Dataset records
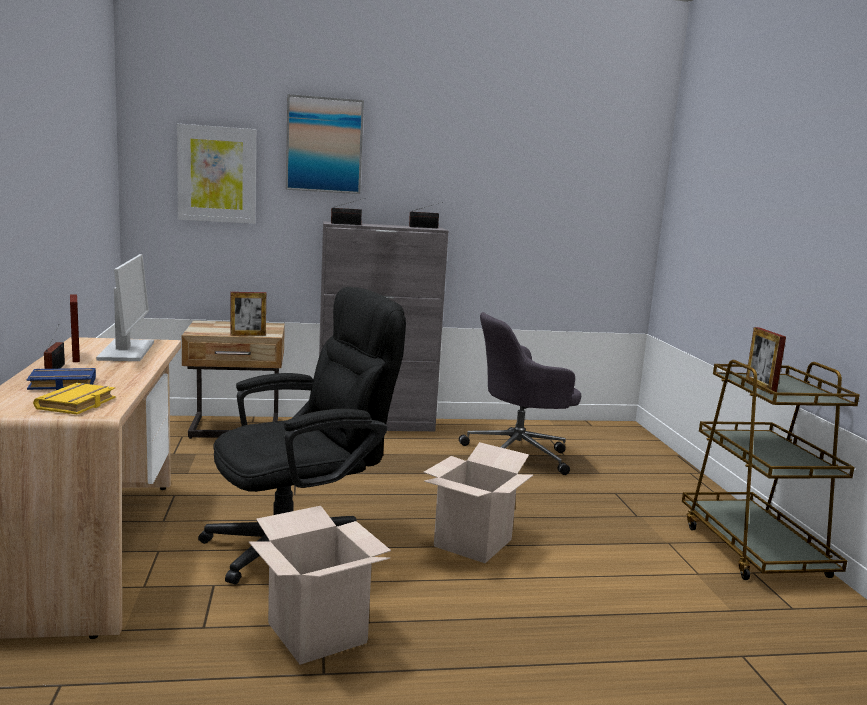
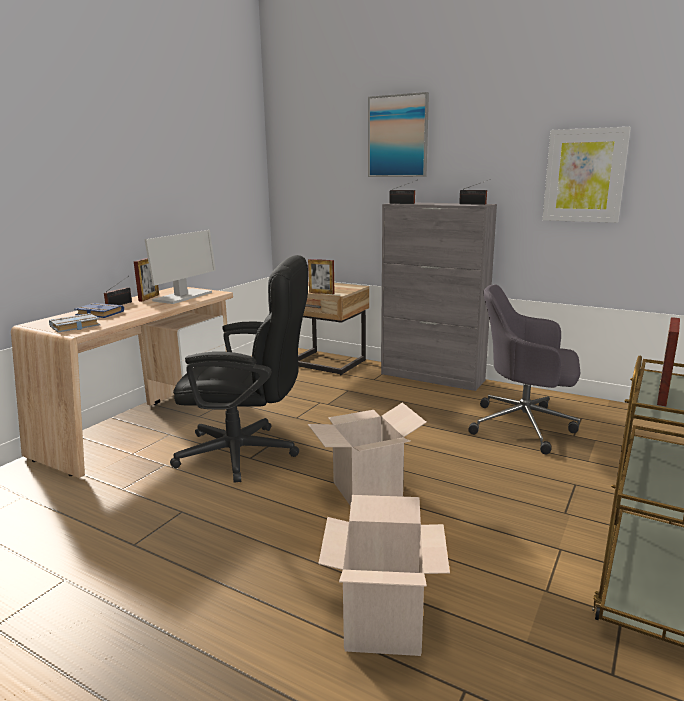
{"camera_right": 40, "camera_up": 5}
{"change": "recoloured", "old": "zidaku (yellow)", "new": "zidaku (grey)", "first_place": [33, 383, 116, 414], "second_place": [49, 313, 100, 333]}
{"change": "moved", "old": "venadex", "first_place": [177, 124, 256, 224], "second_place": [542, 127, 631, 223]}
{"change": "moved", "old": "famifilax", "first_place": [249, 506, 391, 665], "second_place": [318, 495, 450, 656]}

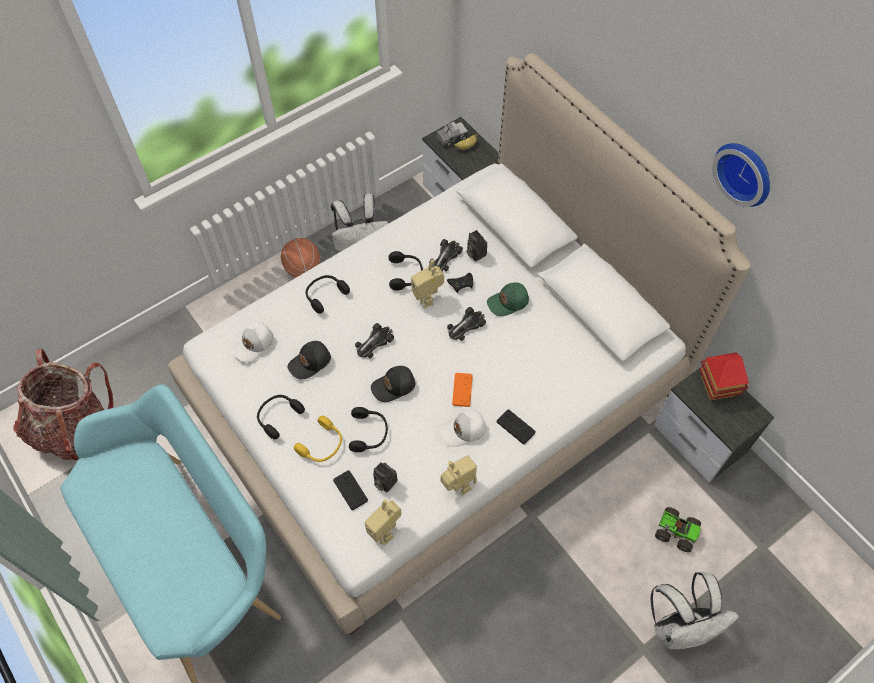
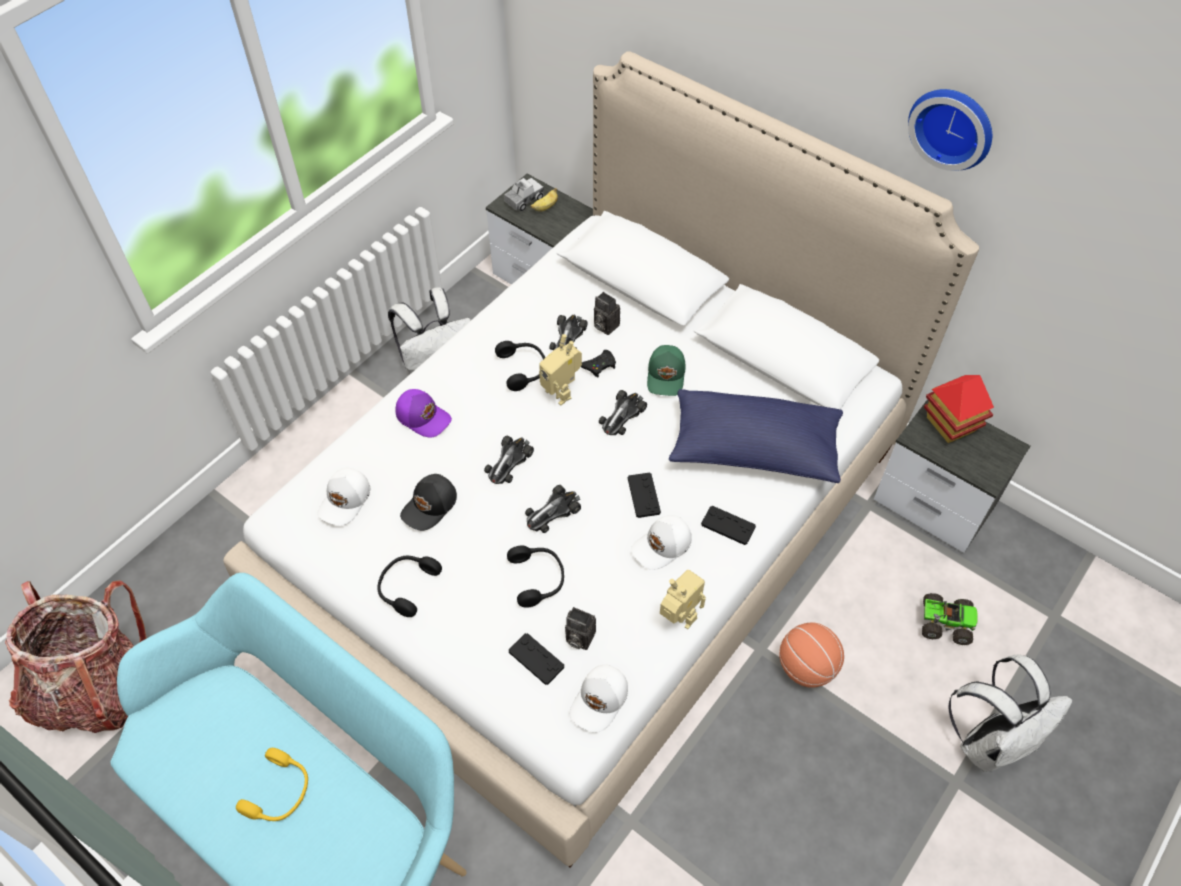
{"camera_right": -15, "camera_up": -5}
{"change": "moved", "old": "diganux", "first_place": [281, 238, 320, 277], "second_place": [779, 623, 844, 688]}
{"change": "moved", "old": "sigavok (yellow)", "first_place": [294, 416, 342, 462], "second_place": [236, 748, 308, 821]}
{"change": "replaced", "old": "sigavok (black)", "new": "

Task requirements
Give the lines of the entries above exactly as they appear, leaving out each picture.

Result
{"camera_right": 40, "camera_up": 5}
{"change": "recoloured", "old": "zidaku (yellow)", "new": "zidaku (grey)", "first_place": [33, 383, 116, 414], "second_place": [49, 313, 100, 333]}
{"change": "moved", "old": "venadex", "first_place": [177, 124, 256, 224], "second_place": [542, 127, 631, 223]}
{"change": "moved", "old": "famifilax", "first_place": [249, 506, 391, 665], "second_place": [318, 495, 450, 656]}

{"camera_right": -15, "camera_up": -5}
{"change": "moved", "old": "diganux", "first_place": [281, 238, 320, 277], "second_place": [779, 623, 844, 688]}
{"change": "moved", "old": "sigavok (yellow)", "first_place": [294, 416, 342, 462], "second_place": [236, 748, 308, 821]}
{"change": "replaced", "old": "sigavok (black)", "new": "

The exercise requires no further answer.